Book by Sita Ram Goel

Hindu Temples: What Happened to Them is a two-volume book by Sita Ram Goel, Arun Shourie, Harsh Narain, Jay Dubashi and Ram Swarup. The first volume was published in the Spring of 1990.

== Contents ==
The first volume includes a list of 2,000 mosques that the authors claim had been built on top of the location of Hindu temples, based primarily on the books of Muslim historians of the period or inscriptions found on mosques. The second volume excerpts from medieval histories and chronicles and from inscriptions concerning the destruction of Hindu, Jain and Buddhist temples.
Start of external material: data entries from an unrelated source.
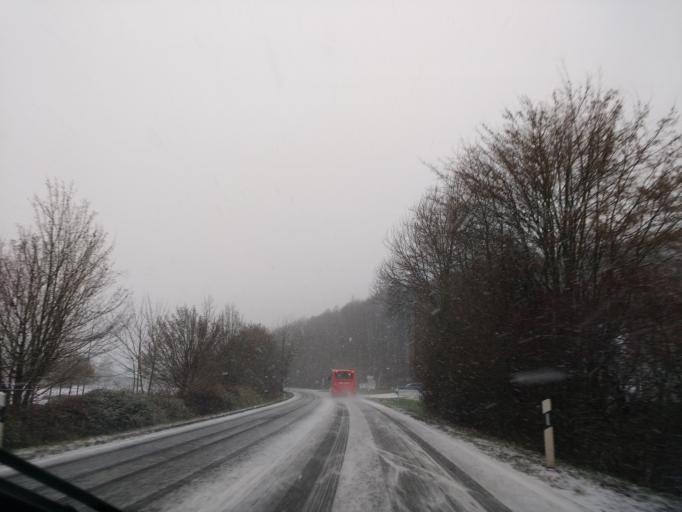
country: DE
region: Hesse
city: Melsungen
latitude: 51.1116
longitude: 9.5577
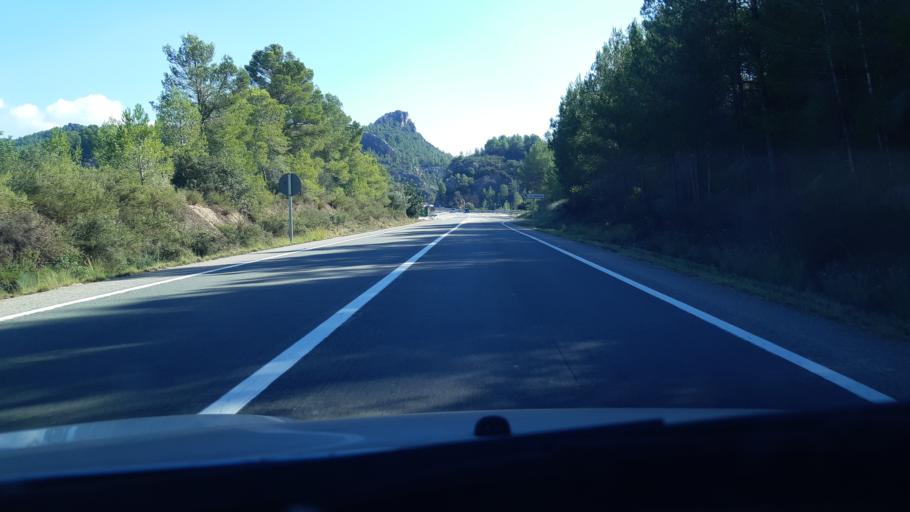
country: ES
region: Catalonia
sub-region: Provincia de Tarragona
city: Benifallet
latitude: 40.9441
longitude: 0.4852
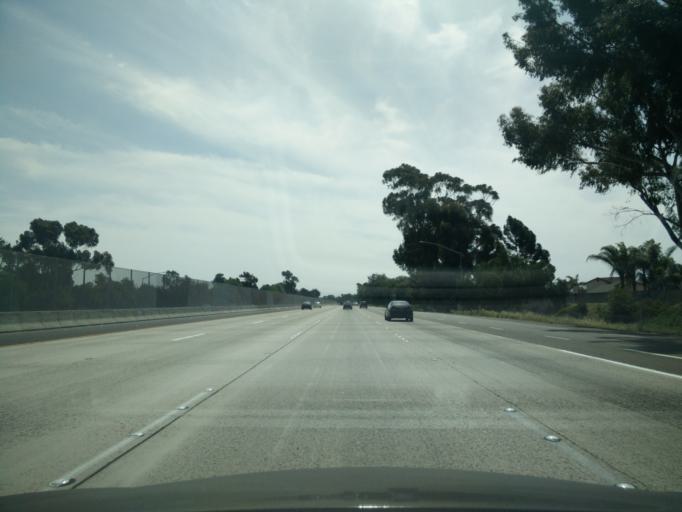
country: US
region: California
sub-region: San Diego County
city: Imperial Beach
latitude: 32.5635
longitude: -117.0709
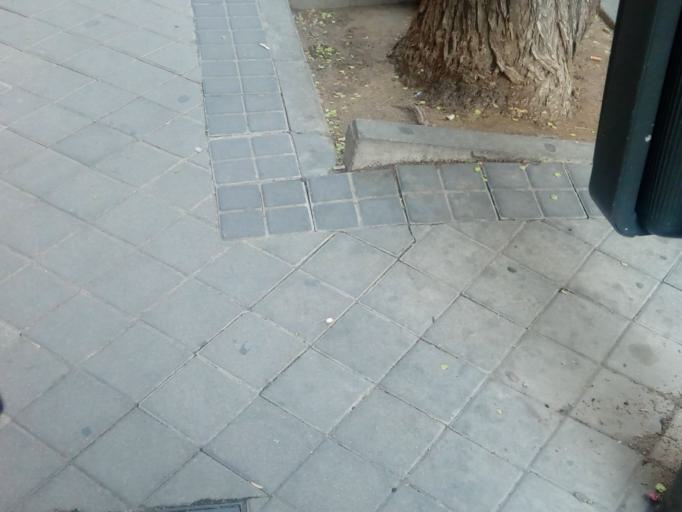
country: ES
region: Madrid
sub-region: Provincia de Madrid
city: Retiro
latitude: 40.4032
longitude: -3.6754
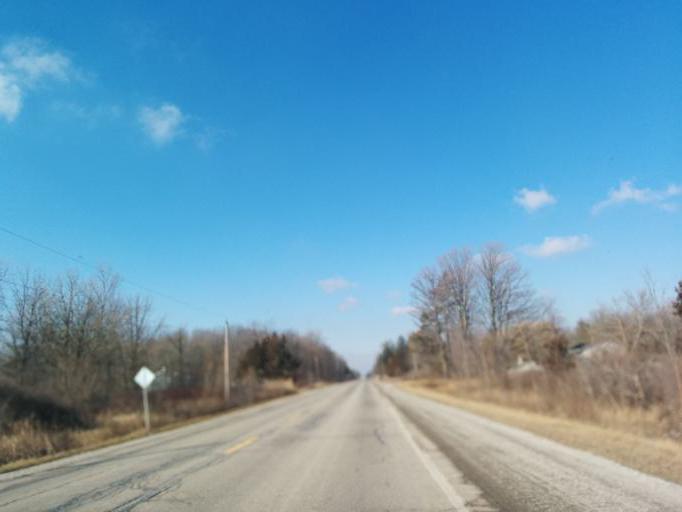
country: CA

The authors claim that the material presented in the book as "the tip of an iceberg".

The book contains chapters about the Ayodhya debate. The appendix of the first volume contains a list of temple-destructions and atrocities that the authors claim took place in Bangladesh in 1989. The book also criticizes "Marxist historians", and one of the appendices of the second volume includes a questionnaire for "Marxist professors", one of whom was an Indian historian Romila Thapar.

==Reception==

Cynthia Talbot, writing in 1995 about religious identities in pre-modern India, noted temple desecration to have been on the rise in Andhra Pradesh only since the late sixteenth century—while such a statistic did hold true for Goel's too, she cautioned that his estimates were "largely inflated" as a result of his uncritical reliance upon Perso-Arabic chronicles and inscriptions. Scholar Romila Thapar has criticized Goel's list, arguing that he does not understand how to read historical sources contextually.